Eine Reise durch Klang und Zeit
Zum Abschluss der Französischen Wochen verwandelte sich die gut besuchte Stadtbuchhandlung Biberach in einen Ort der Lyrik.
Der Valence-Ausschuss im Verein Städte Partner Biberach e.V. (StäPa) und das Team der Stadtbuchhandlung boten dort eine besondere Lesung, unterstützt vom Deutsch-Französischen Bürgerfonds.
Brigitte Burrichter, Vorsitzende des Valence-Ausschusses im StäPa, las die französischen Fassungen der Gedichte, während Theaterregisseurin und Buchhändlerin Corinna Palm die deutschen Versionen vorlas.
Gemeinsam führten sie das Publikum chronologisch durch zehn Werke vom Spätmittelalter bis ins 20. Jahrhundert – eine literarische Reise, die Brücken zwischen zwei Kulturen schlug.
Ebenfalls sorgte das Team der Stadtbuchhandlung mit Wein und weiteren Getränken für die passende leibliche Begleitung.
Im Vordergrund des Abends stand der Klang der französischen Sprache, der in den Gedichten wie eine „musique naturelle“ wirkte. Brigitte Burrichter spiegelte diesen Klang allein durch ihre Stimme wider – mal flüsternd, mal laut, mal schnell oder langsam.
Durch die Vielfalt ihrer Stimmlage gelang es ihr, Inhalt und Stimmung der Gedichte eindrucksvoll zu transportieren.
Corinna Palm hingegen unterstützte die Texte mit Gestik, Körpersprache und Gesichtsausdruck, wodurch sie etwas Bildliches und Szenisches erhielten, fast schon Theatralisches. Beide sorgten zudem mit kleinen humorvollen Momenten für Lacher im Publikum und lockerten die Atmosphäre spürbar auf.
Die Gedichte entfalteten eine große emotionale Bandbreite: Villons „Ballade des Dames du temps jadis“ aus dem „Grand Testament“ thematisierte die Vergänglichkeit und Erinnerung, während Ronsards „Les Amours de Cassandre“ die Süße der Liebe in den Mittelpunkt stellte. Im 17. und 18. Jahrhundert trat die französische Lyrik eher in den Hintergrund, weshalb Burrichter und Palm Goethes „Erlkönig“ in deutscher und französischer Version vortrugen, dessen düstere Spannung eindringlich wirkte. Weg vom dunklen Moor führten Burrichter und Palm das Publikum mit Baudelaires „À une passante“ in die überlaufene Großstadt und ließen die Sehnsucht einer flüchtigen Begegnung spürbar werden.
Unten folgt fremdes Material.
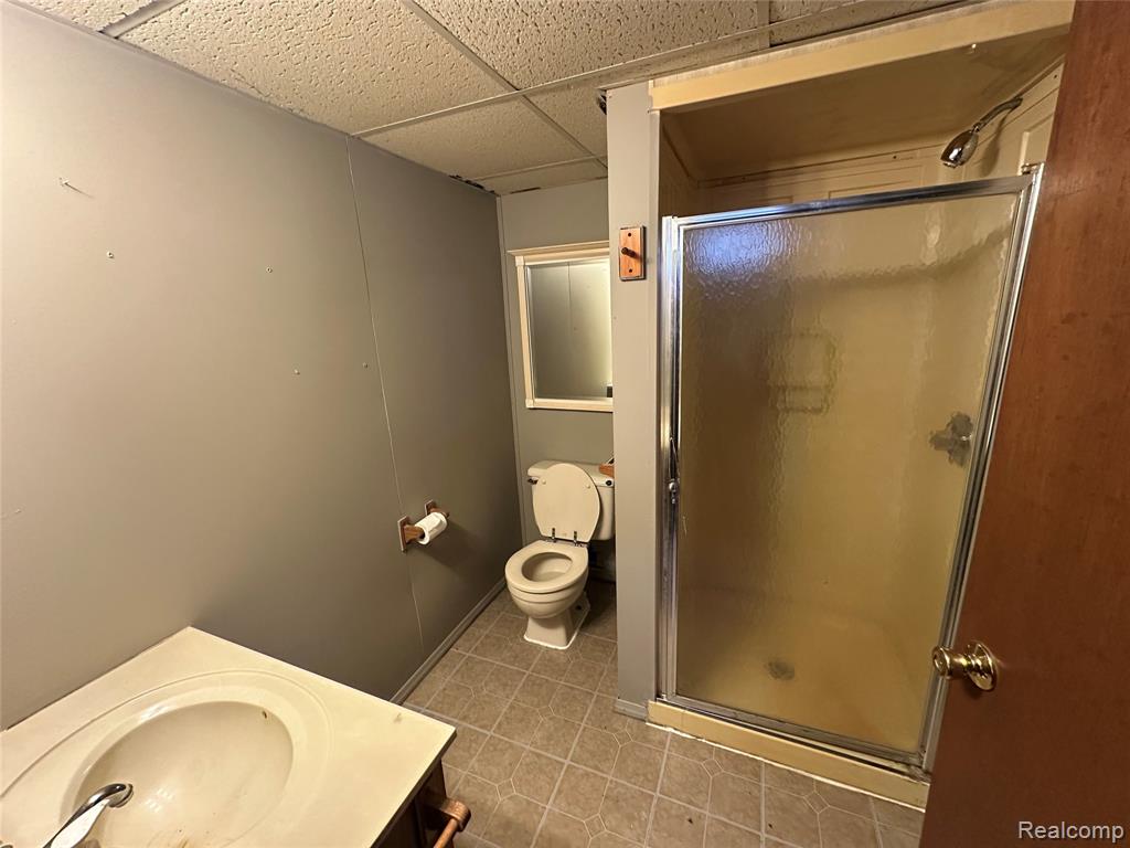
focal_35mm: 14
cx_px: 565
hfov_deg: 102.1
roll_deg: +2.1
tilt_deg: -13.5
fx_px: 457
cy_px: 424
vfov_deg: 85.7
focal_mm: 2.22
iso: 500
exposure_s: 1/60
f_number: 2.2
Besonders eindrucksvoll war Rimbauds „Le Dormeur du Val (Der Schläfer im Tal)“: Palm erzählte die deutsche Version angespannt und beklemmend, während Burrichter die französische Fassung zunächst friedlich und melancholisch begann, bevor ein plötzlicher Umschwung mit dem Schuss tödliche Stille erzeugte. Ophélie, die tragische Figur aus Shakespeares Hamlet, zeichnete ein melodisches, trauriges Bild voller Vergänglichkeit. Mallarmés „Sonnet en X“ wirkte kunstvoll und expressiv, Apollinaires „Nuit Rhénane“ brachte das Rätselhafte seiner Reise zum Rhein zum Ausdruck, und schließlich verdeutlichte Préverts „Pater Noster“ eindringlich die Schrecken des Zweiten Weltkriegs.
Die kleine Bühne mit Sesseln, weihnachtlicher Dekoration, Kaminfeuer und Bücherregal verlieh dem Abend eine gemütliche, ruhige und entspannte Stimmung.
In dieser intimen Runde wurde die französische Kultur nähergebracht, die Geschichte der Lyrik Frankreichs erlebbar gemacht, die Gedankengänge und Lebensverhältnisse der Franzosen veranschaulicht und die deutsch-französische Freundschaft gefeiert.
Ein inspirierender Abend, der zeigte, wie Sprache und Klang Emotionen wecken, Bilder entstehen lassen und Kulturen verbinden können.